■ Dataset records
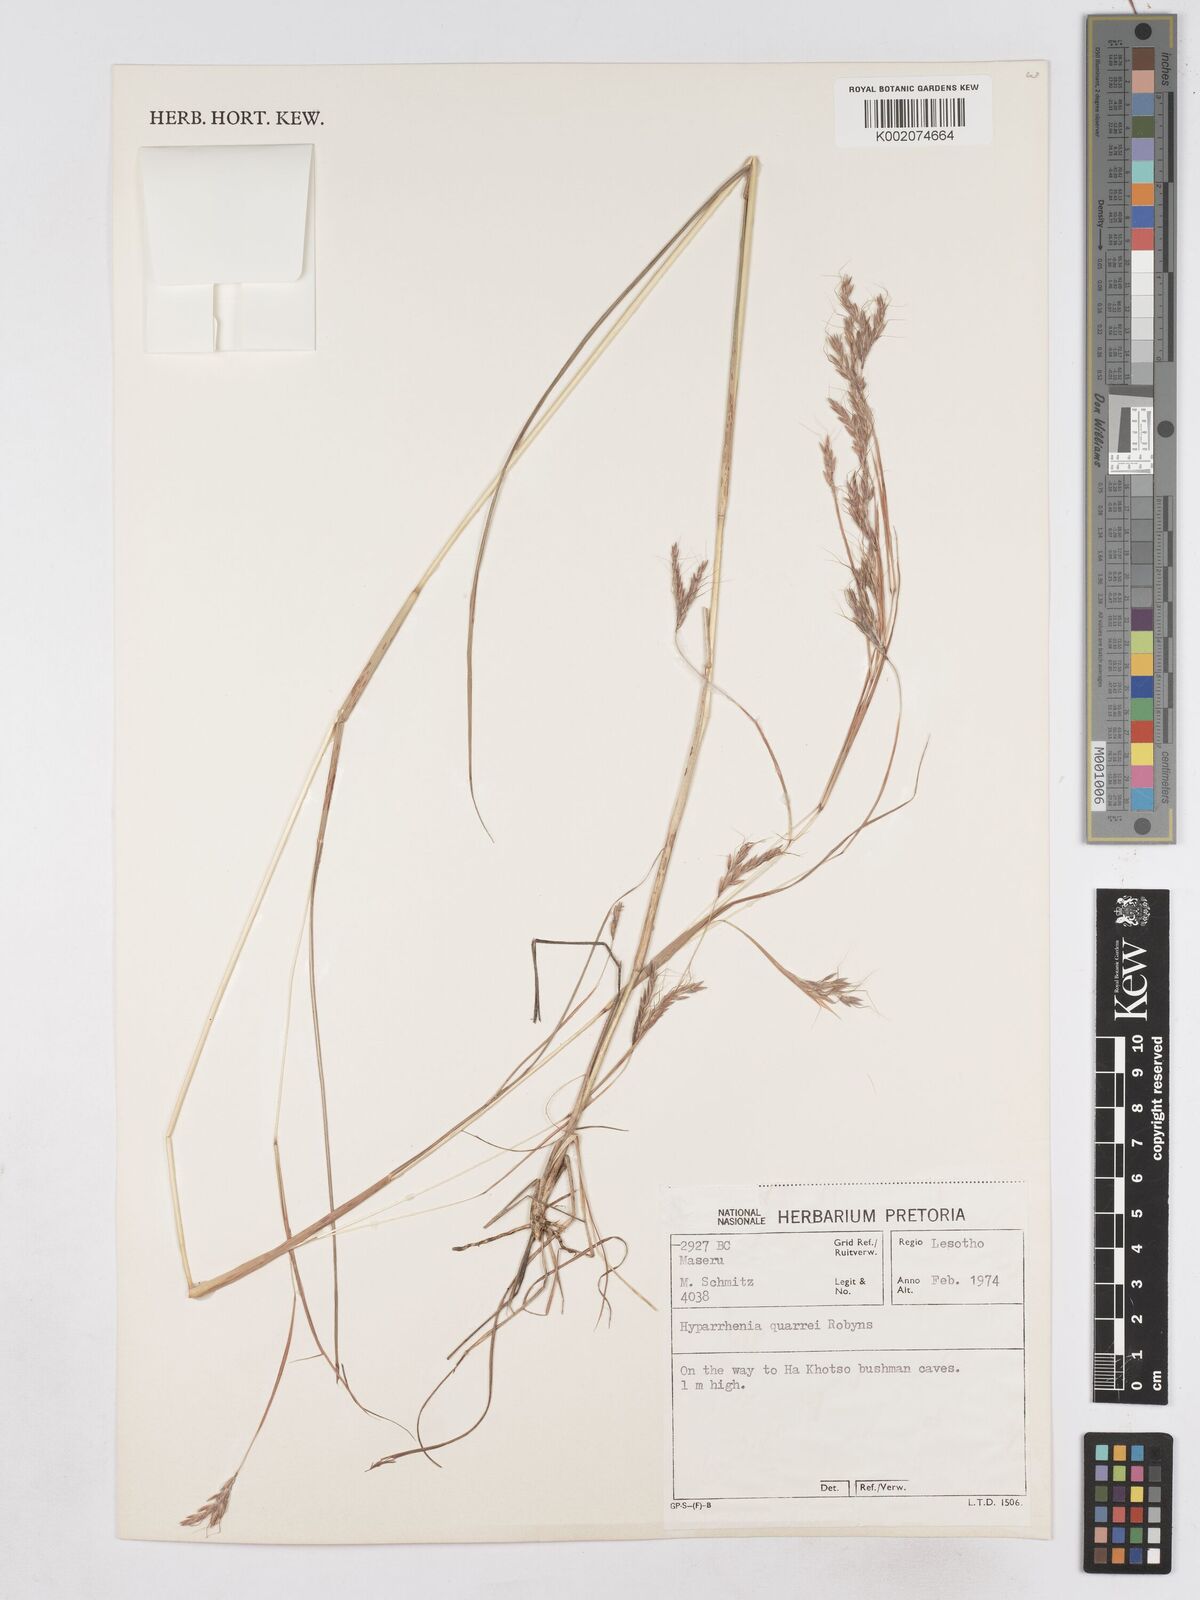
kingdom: Plantae
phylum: Tracheophyta
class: Liliopsida
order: Poales
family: Poaceae
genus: Hyparrhenia
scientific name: Hyparrhenia quarrei
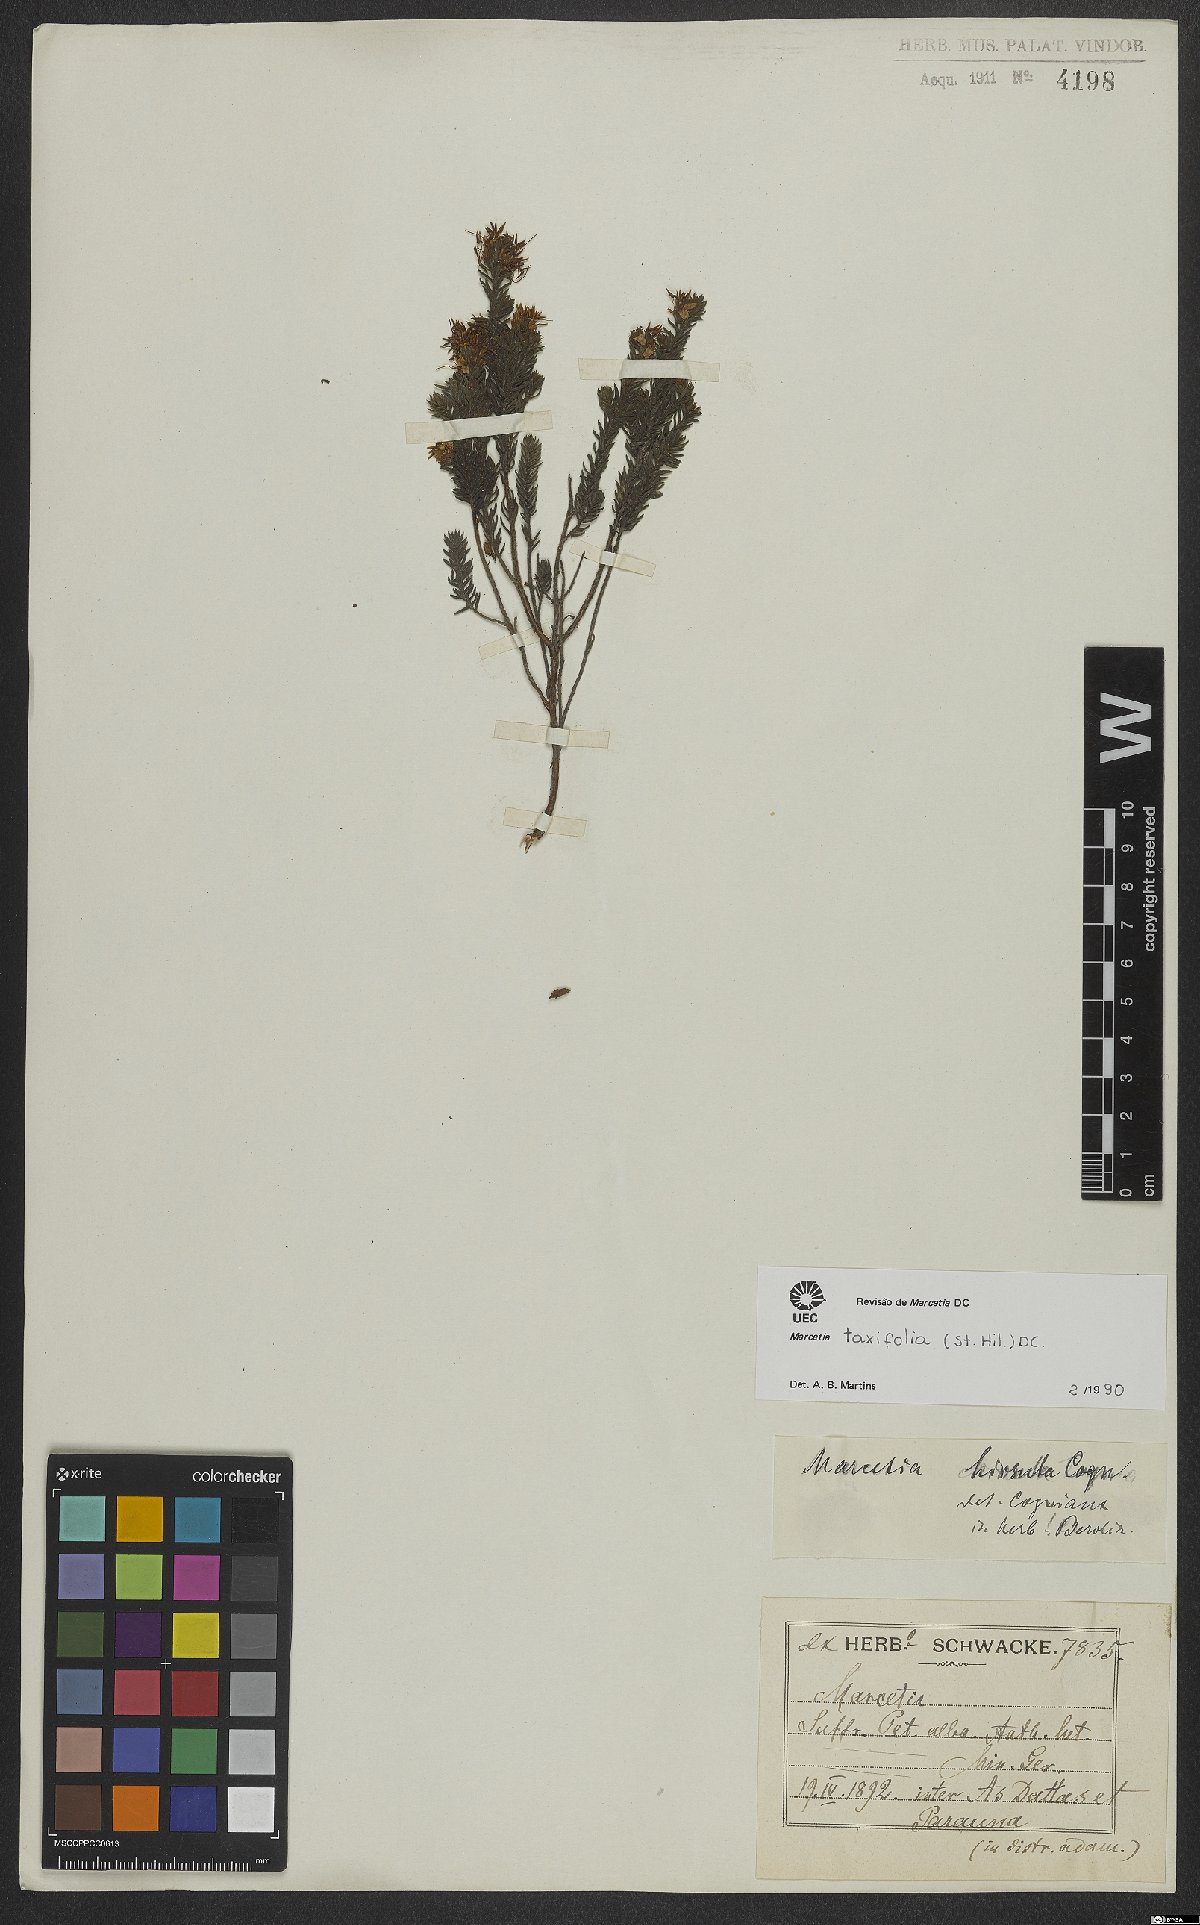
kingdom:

■ Your objective
Reproduce all of the rows above, substituting "binomial name" for every occurrence of "scientific name" and leaving everything else unchanged. Omit the pictures from the response.

■ Exercise solution
kingdom: Plantae
phylum: Tracheophyta
class: Liliopsida
order: Poales
family: Poaceae
genus: Hyparrhenia
binomial name: Hyparrhenia quarrei
kingdom:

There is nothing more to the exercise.